Recently, Children’s Healthcare of Atlanta launched an aggressive ad campaign targeted squarely at Georgia’s staggering childhood obesity epidemic. The ad campaign uses stark imagery and emotional messaging to reach the parents of the growing group of obese children. While critics blast the ads, the reoccurring sentiment is that while these ads use a more dramatic approach, these are the issues that need to be dealt with.
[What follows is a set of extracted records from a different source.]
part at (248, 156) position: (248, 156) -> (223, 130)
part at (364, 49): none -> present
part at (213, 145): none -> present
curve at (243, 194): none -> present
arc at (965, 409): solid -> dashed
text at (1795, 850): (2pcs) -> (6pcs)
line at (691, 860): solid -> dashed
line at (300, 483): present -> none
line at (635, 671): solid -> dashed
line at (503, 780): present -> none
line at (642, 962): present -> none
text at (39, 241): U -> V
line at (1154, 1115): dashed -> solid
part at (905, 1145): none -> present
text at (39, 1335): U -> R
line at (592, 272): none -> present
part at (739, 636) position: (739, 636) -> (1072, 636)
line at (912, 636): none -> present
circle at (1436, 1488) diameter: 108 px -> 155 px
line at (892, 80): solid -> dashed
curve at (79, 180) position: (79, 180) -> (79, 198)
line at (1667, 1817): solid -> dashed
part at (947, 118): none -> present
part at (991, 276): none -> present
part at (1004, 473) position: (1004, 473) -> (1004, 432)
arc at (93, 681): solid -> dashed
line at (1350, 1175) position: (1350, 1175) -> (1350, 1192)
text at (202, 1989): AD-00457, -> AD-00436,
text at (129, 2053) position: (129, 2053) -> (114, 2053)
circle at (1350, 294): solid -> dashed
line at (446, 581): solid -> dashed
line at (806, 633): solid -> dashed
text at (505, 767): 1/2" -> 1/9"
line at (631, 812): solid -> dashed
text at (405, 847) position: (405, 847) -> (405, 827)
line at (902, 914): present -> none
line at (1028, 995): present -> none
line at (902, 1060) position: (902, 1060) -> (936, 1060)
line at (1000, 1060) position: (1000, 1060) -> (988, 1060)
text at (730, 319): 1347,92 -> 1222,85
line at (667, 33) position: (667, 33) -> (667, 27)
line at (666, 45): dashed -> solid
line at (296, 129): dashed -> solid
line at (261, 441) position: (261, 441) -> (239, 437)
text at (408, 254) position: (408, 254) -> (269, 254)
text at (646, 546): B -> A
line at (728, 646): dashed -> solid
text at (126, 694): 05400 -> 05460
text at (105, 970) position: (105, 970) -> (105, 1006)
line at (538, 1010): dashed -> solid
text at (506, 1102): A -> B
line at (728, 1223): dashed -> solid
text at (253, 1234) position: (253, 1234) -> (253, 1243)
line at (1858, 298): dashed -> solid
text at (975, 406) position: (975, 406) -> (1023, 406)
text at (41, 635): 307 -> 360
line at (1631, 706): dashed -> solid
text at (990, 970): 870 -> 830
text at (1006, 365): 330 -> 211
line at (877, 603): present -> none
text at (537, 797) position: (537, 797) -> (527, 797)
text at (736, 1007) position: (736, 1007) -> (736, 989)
The ads show young, sad, overweight children with a warning label below them featuring messages like “My fat may be funny to you, but it’s killing me.” The public’s response has been mixed, but one thing is clear: desperate times call for desperate measures. “They are in your face,” said Gayla Prestage Grubbs, mother of an overweight 15-year old struggling with weight related issues. “But I know, for me, I was not offended by it. I was more like — oh, my gosh, that’s right.”
On twitter, the response was much the same. Taking the ad’s message one step further, @BarkingUnicorn tweeted: Another question that parents don’t want to answer: “Mom, why am I fat?”
According to the 2010 Georgia data report (PDF), 24% of third graders were considered obese. The report attributes the following behaviors to the high percentage of obese children:
- Only 5 in 9 (52%) middle school students and 4 in 9 (43%) high school students in Georgia meet the Centers for Disease Control and Prevention requirements for recommended physical activity.
- Over 2 in 5 of Georgia’s middle school students (44%) and high school students (39%) watch TV for 3 or more hours on a school day.
- Only 1 in 6 (17%) high school students in Georgia consume 5 or more servings of fruits and vegetables daily.